I had an earlier image of Moen with a mask on. She looked just like anyone else. So when I saw this one with her mask off—and I saw it came out well—I knew I had to work with this image. The fluoroscope machine [on the left] shows what the operation was. It shows that there are small pins or nails that they put in the child's foot—that's the fixation device used in this operation.

INTRICATE MOVES: Eye surgeon Susan Pepin, M.D., is using microsurgical techniques to perform a cataract extraction. After she removes the cataract—a lens that has become cloudy—she'll replace it with a synthetic lens.


The interesting thing about eye surgery is that the surgeon is almost motionless, as compared to other operations where the body and arms are moving around. Ophthalmological surgeons are almost frozen, with their hands making intricate, small motions. I got a picture of this surgeon looking through the operative microscope, and then dropped behind it a picture of her hands and the eye. With ophthalmologic surgery, the light is so bright that I don't need any other light.
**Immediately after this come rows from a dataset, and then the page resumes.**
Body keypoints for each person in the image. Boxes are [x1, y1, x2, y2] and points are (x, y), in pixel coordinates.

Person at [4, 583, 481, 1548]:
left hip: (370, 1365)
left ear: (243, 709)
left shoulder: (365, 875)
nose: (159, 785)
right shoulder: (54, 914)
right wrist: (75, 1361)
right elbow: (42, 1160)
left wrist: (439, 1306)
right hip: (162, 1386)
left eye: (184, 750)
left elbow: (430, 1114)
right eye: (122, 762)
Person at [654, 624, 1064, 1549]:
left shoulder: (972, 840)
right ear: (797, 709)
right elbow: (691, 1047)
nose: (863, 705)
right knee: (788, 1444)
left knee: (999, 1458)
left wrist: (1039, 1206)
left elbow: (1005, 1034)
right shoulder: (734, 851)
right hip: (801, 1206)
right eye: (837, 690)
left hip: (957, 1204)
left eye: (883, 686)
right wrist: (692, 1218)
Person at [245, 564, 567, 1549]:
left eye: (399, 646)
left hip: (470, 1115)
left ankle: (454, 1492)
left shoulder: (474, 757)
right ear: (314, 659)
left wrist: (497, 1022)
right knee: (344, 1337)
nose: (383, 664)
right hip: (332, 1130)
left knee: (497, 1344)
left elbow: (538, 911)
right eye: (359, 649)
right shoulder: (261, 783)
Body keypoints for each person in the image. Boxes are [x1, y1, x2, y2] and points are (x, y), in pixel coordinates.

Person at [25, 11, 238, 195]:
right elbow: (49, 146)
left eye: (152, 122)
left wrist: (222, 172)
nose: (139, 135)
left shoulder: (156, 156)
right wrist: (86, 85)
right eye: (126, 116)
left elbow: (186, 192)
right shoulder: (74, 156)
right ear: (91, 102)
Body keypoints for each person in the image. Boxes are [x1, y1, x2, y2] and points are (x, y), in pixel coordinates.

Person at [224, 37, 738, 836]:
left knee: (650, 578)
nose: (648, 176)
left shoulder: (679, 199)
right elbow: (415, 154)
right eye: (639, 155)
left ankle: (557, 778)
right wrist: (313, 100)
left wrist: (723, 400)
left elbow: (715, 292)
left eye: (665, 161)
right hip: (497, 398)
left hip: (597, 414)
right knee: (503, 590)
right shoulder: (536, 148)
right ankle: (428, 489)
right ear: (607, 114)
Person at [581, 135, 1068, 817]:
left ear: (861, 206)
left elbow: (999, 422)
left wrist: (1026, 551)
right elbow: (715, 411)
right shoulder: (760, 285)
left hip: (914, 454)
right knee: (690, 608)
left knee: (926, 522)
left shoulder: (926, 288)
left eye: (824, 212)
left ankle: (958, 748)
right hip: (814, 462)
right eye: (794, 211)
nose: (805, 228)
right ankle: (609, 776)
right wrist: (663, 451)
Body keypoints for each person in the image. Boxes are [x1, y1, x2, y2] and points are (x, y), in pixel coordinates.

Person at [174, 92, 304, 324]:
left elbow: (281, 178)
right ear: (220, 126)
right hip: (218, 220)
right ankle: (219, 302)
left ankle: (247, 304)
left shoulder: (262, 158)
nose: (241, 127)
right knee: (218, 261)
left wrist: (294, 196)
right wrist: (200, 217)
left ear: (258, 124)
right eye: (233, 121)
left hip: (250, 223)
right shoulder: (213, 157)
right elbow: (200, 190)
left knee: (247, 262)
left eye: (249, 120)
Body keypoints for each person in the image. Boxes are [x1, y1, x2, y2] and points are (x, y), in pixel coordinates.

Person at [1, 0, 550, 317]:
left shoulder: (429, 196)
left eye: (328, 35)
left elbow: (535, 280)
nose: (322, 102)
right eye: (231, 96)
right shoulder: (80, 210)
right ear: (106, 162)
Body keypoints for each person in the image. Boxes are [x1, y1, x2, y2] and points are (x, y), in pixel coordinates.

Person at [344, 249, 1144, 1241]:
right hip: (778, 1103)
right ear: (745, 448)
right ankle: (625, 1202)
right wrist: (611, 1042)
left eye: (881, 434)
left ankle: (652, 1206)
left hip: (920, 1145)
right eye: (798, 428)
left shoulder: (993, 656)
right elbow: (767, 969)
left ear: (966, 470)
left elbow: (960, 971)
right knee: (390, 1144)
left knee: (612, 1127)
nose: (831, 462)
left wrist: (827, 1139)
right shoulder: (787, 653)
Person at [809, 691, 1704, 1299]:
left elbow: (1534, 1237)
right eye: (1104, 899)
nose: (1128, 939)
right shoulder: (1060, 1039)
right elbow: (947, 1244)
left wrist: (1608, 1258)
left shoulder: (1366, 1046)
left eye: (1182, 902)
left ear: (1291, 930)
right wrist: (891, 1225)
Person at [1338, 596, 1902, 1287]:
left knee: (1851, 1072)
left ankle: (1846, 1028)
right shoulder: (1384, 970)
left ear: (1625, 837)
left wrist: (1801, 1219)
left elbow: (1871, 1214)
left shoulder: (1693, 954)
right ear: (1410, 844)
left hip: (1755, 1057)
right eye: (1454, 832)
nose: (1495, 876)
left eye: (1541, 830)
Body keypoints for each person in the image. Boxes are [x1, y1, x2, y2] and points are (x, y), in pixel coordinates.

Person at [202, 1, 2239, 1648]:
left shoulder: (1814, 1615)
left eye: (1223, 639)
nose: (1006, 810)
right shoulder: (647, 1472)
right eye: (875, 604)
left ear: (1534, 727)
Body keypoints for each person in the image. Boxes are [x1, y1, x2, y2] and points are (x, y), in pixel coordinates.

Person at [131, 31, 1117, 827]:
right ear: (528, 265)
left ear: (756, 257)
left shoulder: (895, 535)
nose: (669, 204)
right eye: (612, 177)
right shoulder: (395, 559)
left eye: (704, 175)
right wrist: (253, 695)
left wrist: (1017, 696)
In fact, I have to stop down my camera to get a decent picture—otherwise the light wipes out the image.

FROM THE HEART: Resident S. Scott Lollis, M.D. (left), is helping cardiothoracic surgeon William Nugent, M.D., do a coronary artery bypass. Nugent has been on the faculty since 1983; Lollis is a 1998 graduate of Dartmouth College.


Here the foreground is being enveloped by the background. And notice the attention, the concentration, the body posture of the surgeon and the resident. You can tell this is a coronary bypass because these are the kind of catheters they put in the heart when they do a bypass. And the patient's on a heart-lung pump, too— you can see the spiral tube that sucks blood in and out of the heart.